• **Anweisung 1**
Gib die Einträge wortgetreu wieder, beginnend mit dem Anfang der Einträge bis einschließlich der Zeile, die „Observed: 3.52“ enthält, und lass die Bilder dabei weg.
== Lesetext
Das Akustik-Ingenieurbüro Dahms sowie das Architekturkontor Schagemann Schulte, beide aus Babelsberg, haben jetzt dem Saal eine Akustik gegeben, mit der er sich der Musik anpasst. Der Akustiker Dieter Brockmeyer berichtete, dass nun ein Nachhall von rund 1,3 Sekunden erreicht wurde. Dies wird durch zumeist reflektierende und absorbierende Multiplexplatten erreicht. Wie sie von den Architekten in den Raum eingepasst wurden, steigert zusätzlich das Vergnügen, Musik zu hören. „Ich glaube, man hat auch optisch das Gefühl, man befinde sich in einem Instrument“, sagt Dieter Brockmeyer. Der Kammermusiksaal in Golm muss verschiedenen akustischen Ansprüchen gerecht werden. Die Akustiker und Architekturdesigner fanden einen Kompromiss. Ein Klavier, die Singstimme oder eine E-Gitarre sind beispielsweise in ihrem Klang und ihrer akustischen Ausstrahlung ganz verschieden. Sie sollten in ihrer jeweiligen Artikulation gut vernehmbar sein.
====
== Datenauszug
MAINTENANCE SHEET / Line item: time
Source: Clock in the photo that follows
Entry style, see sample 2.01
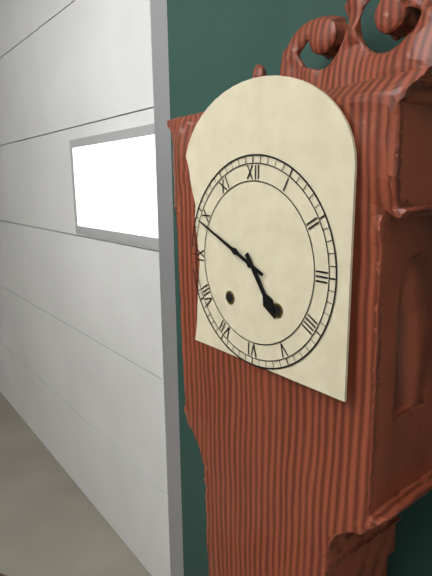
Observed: 4.49
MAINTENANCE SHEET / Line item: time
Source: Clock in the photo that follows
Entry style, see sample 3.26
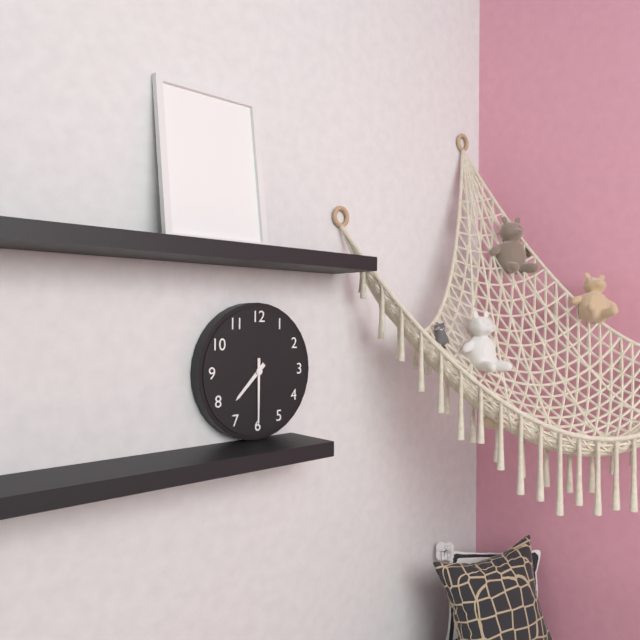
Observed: 7.30
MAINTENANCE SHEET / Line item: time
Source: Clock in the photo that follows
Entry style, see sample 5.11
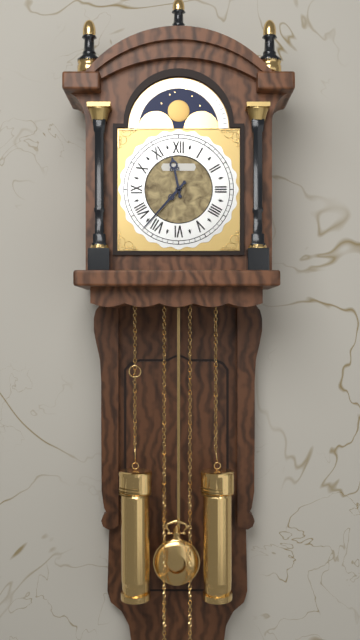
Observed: 11.37
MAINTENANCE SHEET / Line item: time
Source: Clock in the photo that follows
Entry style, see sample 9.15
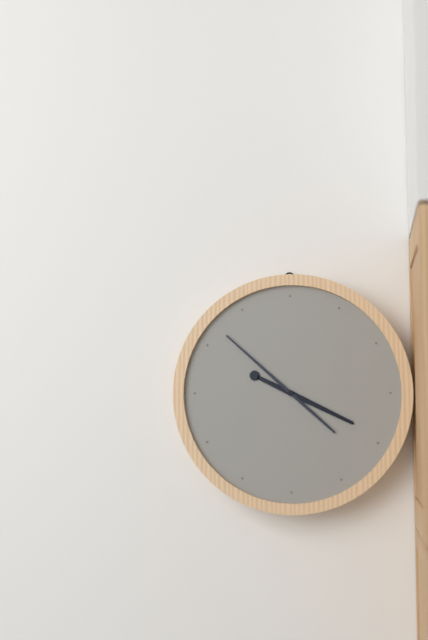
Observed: 3.52
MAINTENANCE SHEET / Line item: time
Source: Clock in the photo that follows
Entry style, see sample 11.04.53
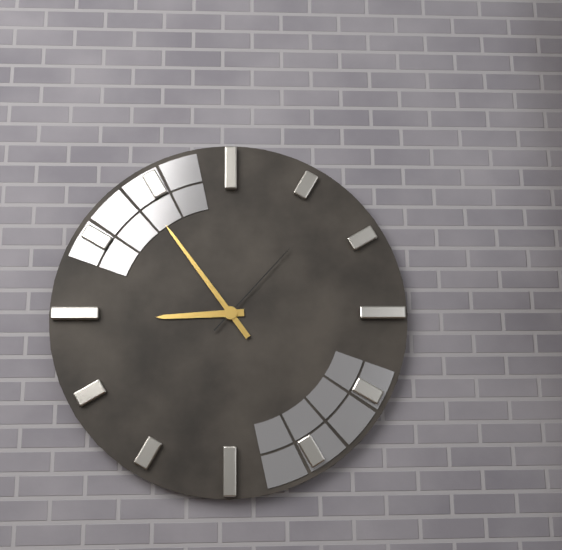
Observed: 8.54.07
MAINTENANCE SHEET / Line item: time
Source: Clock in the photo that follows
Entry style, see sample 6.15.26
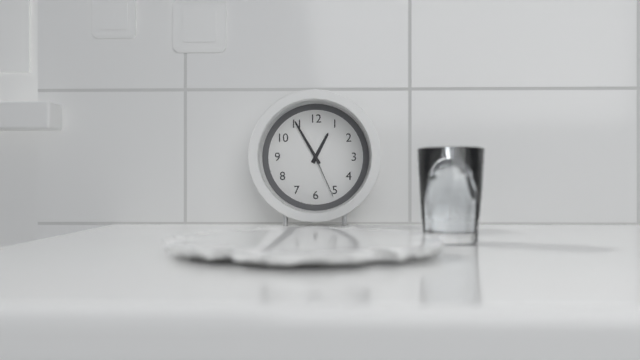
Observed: 12.55.26
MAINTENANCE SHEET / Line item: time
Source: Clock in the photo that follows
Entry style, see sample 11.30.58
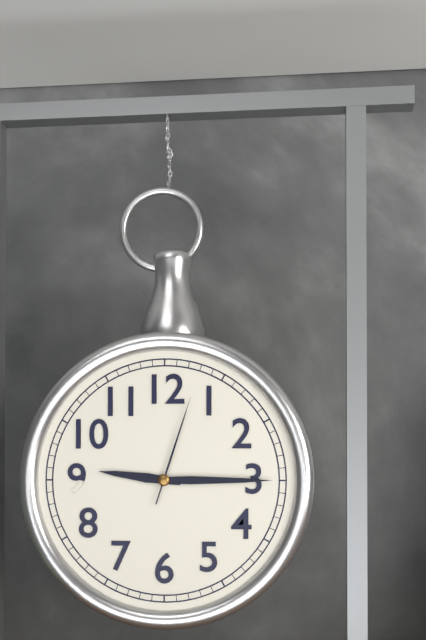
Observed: 9.15.03
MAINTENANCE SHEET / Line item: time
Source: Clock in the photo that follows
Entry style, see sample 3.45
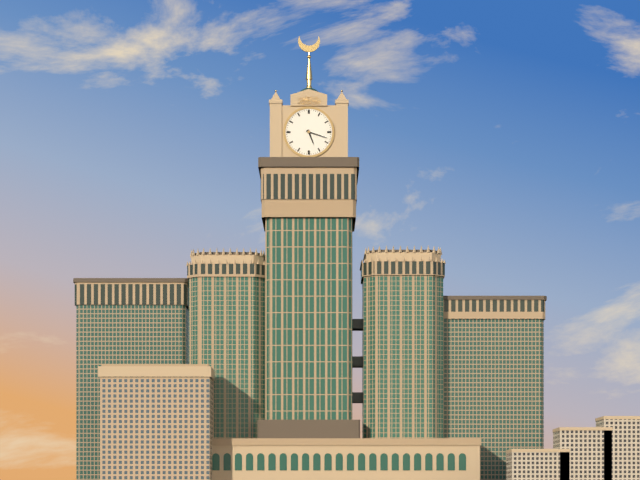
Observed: 5.18
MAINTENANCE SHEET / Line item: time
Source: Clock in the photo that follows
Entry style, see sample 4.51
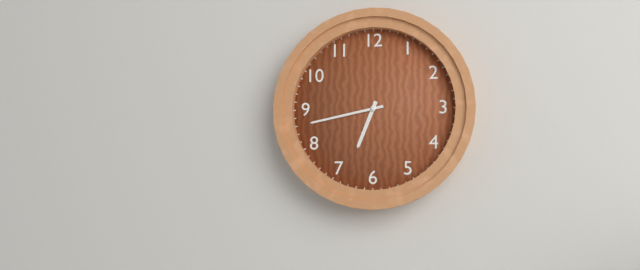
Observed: 6.43
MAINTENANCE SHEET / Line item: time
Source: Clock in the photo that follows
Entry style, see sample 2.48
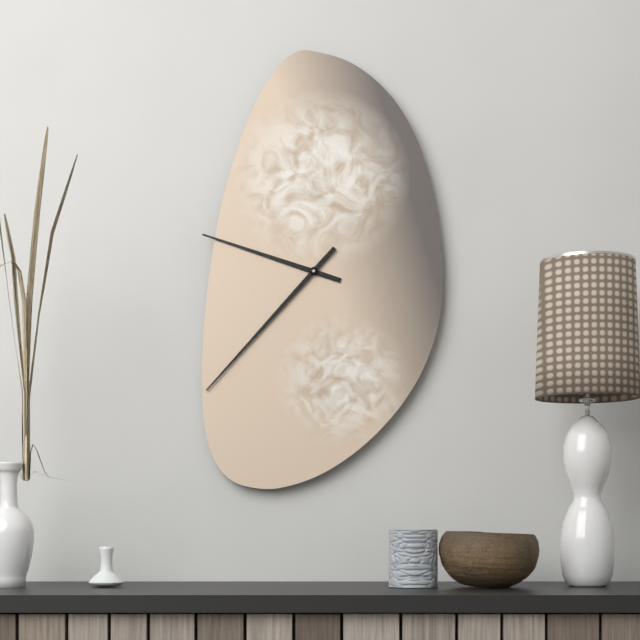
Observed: 9.37
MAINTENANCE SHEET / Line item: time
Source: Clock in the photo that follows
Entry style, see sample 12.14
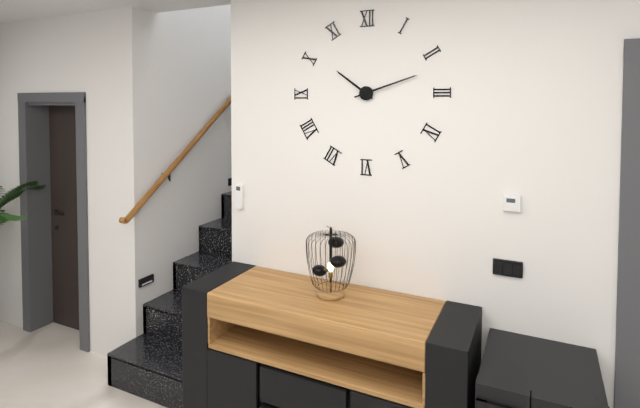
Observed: 10.12
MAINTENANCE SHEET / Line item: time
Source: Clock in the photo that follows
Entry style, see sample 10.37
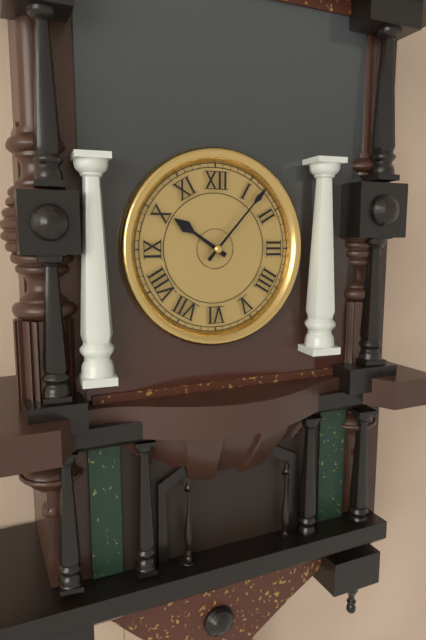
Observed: 10.07
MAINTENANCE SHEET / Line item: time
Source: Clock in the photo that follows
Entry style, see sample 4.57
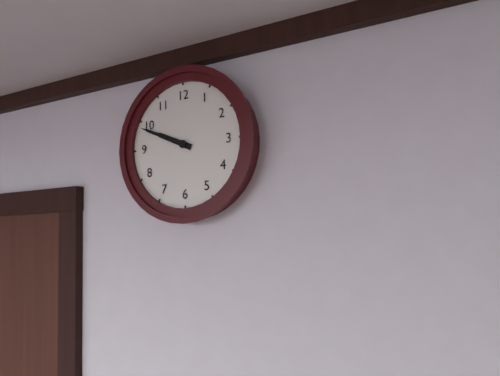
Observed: 9.49
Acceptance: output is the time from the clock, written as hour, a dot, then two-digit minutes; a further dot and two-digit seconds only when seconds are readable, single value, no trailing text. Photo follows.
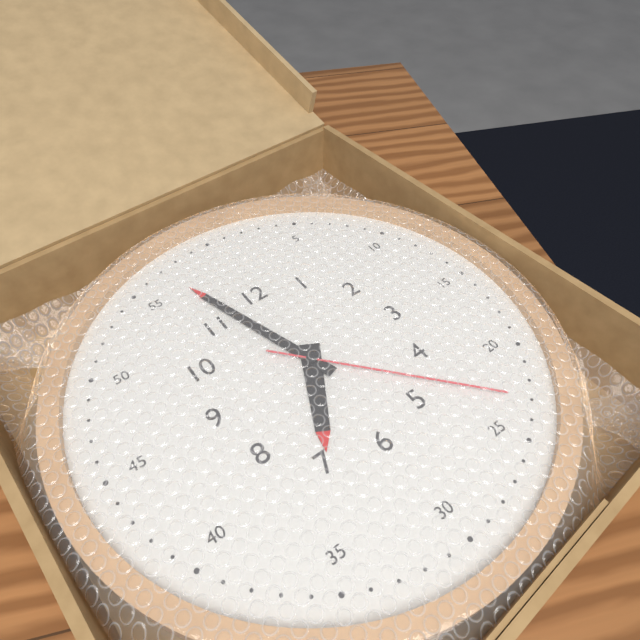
6.57.23
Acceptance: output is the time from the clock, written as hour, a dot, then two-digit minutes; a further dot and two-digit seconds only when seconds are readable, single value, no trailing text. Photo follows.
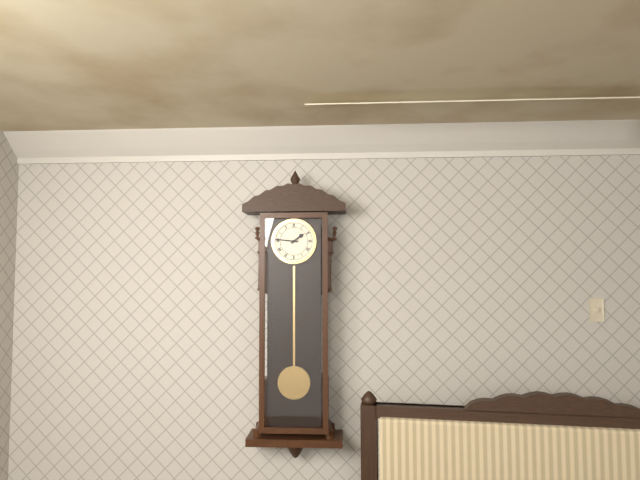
1.46
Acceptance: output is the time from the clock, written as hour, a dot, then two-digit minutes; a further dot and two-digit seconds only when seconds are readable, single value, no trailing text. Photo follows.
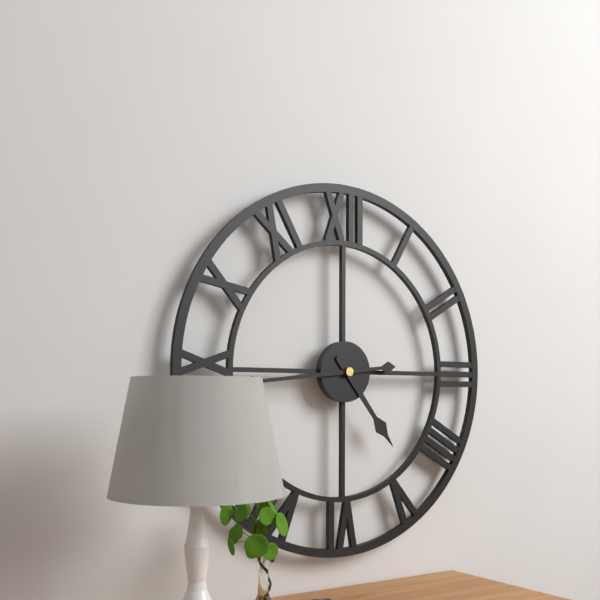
4.44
====
• **Anweisung 2**
Schreibe den Text über die Akustik des Kammermusiksaals vollständig und unverändert ab.

• **Ergebnis 1**
MAINTENANCE SHEET / Line item: time
Source: Clock in the photo that follows
Entry style, see sample 2.01
Observed: 4.49
MAINTENANCE SHEET / Line item: time
Source: Clock in the photo that follows
Entry style, see sample 3.26
Observed: 7.30
MAINTENANCE SHEET / Line item: time
Source: Clock in the photo that follows
Entry style, see sample 5.11
Observed: 11.37
MAINTENANCE SHEET / Line item: time
Source: Clock in the photo that follows
Entry style, see sample 9.15
Observed: 3.52

• **Ergebnis 2**
Das Akustik-Ingenieurbüro Dahms sowie das Architekturkontor Schagemann Schulte, beide aus Babelsberg, haben jetzt dem Saal eine Akustik gegeben, mit der er sich der Musik anpasst. Der Akustiker Dieter Brockmeyer berichtete, dass nun ein Nachhall von rund 1,3 Sekunden erreicht wurde. Dies wird durch zumeist reflektierende und absorbierende Multiplexplatten erreicht. Wie sie von den Architekten in den Raum eingepasst wurden, steigert zusätzlich das Vergnügen, Musik zu hören. „Ich glaube, man hat auch optisch das Gefühl, man befinde sich in einem Instrument“, sagt Dieter Brockmeyer. Der Kammermusiksaal in Golm muss verschiedenen akustischen Ansprüchen gerecht werden. Die Akustiker und Architekturdesigner fanden einen Kompromiss. Ein Klavier, die Singstimme oder eine E-Gitarre sind beispielsweise in ihrem Klang und ihrer akustischen Ausstrahlung ganz verschieden. Sie sollten in ihrer jeweiligen Artikulation gut vernehmbar sein.